Dir Resnarkoba Polda Sultra Kombes Pol Muh Eka Fhaturahman menjelaskan, berawal dari laporan informasi dari masyarakat bahwa di Tempat Kejadian Perkara (TKP) tinggal seseorang lelaki yang berinisial AA yang sering melakukan peredaran Narkotika jenis Shabu.

“Setelah mendengar laporan masyarakat, Tim kemudian langsung melakukan penyelidikan, Sehingga pada hari Selasa, tanggal 29 September 2020 sekitar pukul 17.00 Wita. Kemudian Tim berhasil mengamankan seorang lelaki berinisial AA (31) di Jalan Pembangunan ,Kelurahan Sodohoa, Kecamatan Kendari Barat, kota Kendari,” ungkap Eka melalui Rilis Pers , Rabu (30/9/2020)

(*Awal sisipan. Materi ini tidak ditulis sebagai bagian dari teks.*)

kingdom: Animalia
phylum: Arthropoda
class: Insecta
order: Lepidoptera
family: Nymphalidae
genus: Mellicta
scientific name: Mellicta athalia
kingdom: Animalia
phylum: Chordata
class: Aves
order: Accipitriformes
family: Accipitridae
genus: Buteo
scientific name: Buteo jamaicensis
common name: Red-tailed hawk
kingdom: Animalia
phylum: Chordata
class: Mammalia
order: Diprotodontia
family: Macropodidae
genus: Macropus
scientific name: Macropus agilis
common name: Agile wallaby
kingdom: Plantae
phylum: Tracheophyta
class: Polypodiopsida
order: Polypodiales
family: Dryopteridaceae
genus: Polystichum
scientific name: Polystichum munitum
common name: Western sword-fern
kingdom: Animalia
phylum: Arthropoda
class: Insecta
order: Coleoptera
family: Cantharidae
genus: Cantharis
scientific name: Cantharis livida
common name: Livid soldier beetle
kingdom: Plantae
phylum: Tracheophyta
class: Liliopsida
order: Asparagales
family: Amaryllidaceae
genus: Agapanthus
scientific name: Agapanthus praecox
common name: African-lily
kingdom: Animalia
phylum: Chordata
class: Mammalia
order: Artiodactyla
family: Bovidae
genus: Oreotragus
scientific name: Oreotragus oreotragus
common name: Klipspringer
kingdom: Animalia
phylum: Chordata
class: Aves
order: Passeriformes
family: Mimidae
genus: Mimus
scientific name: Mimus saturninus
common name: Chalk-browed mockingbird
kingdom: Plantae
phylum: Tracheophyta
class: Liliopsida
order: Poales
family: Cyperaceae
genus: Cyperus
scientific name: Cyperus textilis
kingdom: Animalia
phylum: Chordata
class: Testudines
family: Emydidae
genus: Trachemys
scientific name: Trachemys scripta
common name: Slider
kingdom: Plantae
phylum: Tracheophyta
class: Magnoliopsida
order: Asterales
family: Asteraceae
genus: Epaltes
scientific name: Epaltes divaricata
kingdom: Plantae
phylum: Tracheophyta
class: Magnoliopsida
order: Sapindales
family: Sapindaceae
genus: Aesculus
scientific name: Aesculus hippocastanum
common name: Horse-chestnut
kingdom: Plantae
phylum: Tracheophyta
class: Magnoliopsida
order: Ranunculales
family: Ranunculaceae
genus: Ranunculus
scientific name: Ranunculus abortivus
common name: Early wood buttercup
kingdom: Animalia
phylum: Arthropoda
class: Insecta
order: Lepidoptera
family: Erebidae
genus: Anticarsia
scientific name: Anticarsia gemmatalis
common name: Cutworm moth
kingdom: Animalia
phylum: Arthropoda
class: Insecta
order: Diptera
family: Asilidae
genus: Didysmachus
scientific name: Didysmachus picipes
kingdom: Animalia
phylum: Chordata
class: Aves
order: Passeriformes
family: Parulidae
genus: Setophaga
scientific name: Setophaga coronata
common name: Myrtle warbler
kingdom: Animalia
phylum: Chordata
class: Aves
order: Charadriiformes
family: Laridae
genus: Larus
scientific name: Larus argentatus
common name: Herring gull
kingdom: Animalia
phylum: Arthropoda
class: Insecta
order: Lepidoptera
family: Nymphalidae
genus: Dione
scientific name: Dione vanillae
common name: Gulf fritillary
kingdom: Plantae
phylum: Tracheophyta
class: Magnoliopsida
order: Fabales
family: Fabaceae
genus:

Ia mengungkapkan, saat dilakukan penggeledahan badan, ditemukan di saku kanan celana tersangka sebuah tas dompet kecil berwarna hitam yang berisikan 19 (sembilan belas) bungkus sachet yang diduga berisikan Narkotika golongan 1 jenis Shabu.

Baca Juga :  MA Diskon 1,5 Tahun Vonis Penjara Asrun-ADP, Pengacara: Kami Belum Terima Salinannya

“Tim kami juga menemukan barang bukti lain yakni 1 buah Handphone merk OPPO warna biru serta 1 buah Handphone merk NOKIA berwarna putih disaku celana sebelah kiri, yang diduga dipakai target dalam berkomunikasi untuk transaksi Narkoba,” tambanya.

Eka menjelaskan, saat di interogasi, barang bukti tersebut diperoleh dari seorang yang tidak diketahui namanya, target menerima barang tersebut dengan cara sistem tempel.

“Untuk modus operandinya, tersangka dalam melakukan peredaran dilakukan dengan sistem terputus tidak saling bertemu,” jelas Eka.

“Selanjutnya, Tim memutuskan untuk membawah tersangka dan barang bukti yang disita ke Mako Ditresnarkoba Polda Sultra guna proses Penyidikan lebih lanjut,” Pungkasnya.